From Schjeldahl’s farewell, courtesy Jim’s email:

To limber your sensibility, stalk the aesthetic everywhere: cracks in a sidewalk, people’s ways of walking. The aesthetic isn’t bounded by art, which merely concentrates it for efficient consumption. If you can’t put a mental frame around, and relish, the accidental aspect of a street or a person, or really of anything, you will respond to art only sluggishly.
I like to say that contemporary art consists of all art works, five thousand years or five minutes old, that physically exist in the present. We look at them with contemporary eyes, the only kinds of eyes that there ever are.

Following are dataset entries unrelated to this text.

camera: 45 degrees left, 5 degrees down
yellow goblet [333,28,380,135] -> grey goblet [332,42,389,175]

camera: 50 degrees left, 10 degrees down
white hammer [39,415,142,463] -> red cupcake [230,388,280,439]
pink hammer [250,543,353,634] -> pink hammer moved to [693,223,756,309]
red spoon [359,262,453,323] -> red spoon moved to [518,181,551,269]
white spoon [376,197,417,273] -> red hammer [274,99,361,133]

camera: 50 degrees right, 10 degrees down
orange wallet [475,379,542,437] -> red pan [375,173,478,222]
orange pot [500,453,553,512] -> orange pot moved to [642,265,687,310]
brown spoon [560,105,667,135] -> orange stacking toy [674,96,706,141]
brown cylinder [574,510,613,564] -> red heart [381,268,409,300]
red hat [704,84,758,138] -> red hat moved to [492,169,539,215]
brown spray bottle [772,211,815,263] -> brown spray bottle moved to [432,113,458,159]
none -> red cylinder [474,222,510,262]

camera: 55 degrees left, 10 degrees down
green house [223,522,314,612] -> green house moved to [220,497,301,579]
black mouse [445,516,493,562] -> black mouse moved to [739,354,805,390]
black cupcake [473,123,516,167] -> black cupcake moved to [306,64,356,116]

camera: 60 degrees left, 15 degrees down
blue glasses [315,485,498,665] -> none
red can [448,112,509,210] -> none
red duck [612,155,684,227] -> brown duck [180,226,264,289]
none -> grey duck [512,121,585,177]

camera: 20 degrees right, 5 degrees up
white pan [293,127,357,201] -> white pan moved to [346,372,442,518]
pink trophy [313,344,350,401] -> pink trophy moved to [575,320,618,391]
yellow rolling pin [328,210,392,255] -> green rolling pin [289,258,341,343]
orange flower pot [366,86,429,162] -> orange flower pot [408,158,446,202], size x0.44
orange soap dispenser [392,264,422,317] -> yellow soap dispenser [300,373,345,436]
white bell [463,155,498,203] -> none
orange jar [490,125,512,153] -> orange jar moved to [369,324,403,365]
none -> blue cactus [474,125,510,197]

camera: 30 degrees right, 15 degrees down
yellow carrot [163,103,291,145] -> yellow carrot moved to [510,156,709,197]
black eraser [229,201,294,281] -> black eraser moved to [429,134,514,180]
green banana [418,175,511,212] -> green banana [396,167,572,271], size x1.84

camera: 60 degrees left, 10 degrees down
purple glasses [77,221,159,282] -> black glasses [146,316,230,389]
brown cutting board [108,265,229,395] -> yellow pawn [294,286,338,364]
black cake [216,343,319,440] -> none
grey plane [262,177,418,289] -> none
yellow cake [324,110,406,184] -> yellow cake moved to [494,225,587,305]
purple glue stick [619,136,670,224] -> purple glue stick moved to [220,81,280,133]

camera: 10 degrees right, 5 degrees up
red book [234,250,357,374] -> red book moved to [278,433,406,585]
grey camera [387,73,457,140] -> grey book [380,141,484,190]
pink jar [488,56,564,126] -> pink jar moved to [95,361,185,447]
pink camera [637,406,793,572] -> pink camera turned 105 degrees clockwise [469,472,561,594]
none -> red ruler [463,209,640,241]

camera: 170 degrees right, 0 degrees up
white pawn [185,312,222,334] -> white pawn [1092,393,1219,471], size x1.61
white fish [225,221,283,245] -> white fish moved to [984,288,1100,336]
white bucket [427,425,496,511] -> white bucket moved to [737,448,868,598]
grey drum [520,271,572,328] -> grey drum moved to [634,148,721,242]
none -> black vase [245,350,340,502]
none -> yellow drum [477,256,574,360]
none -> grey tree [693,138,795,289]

I retain, but suspend, my personal taste to deal with the panoply of the art I see. I have a trick for doing justice to an uncongenial work: “What would I like about this if I liked it?” I may come around; I may not. Failing that, I wonder, What must the people who like this be like? Anthropology.
Simone Weil said that the transcendent meaning of Christianity is complete with Jesus’ death, sans the cherry on top that is the Resurrection. I think so.
“I believe in God” is a false statement for me because it is voiced by my ego, which is compulsively skeptical. But the rest of me tends otherwise. Staying on an “as if” basis with “God,” for short, hugely improves my life. I regret my lack of the church and its gift of community. My ego is too fat to squeeze through the door.
Disbelieving is toilsome. It can be a pleasure for adolescent brains with energy to spare, but hanging on to it later saps and rigidifies. After a Lutheran upbringing, I became an atheist at the onset of puberty. That wore off gradually and then, with sobriety, speedily.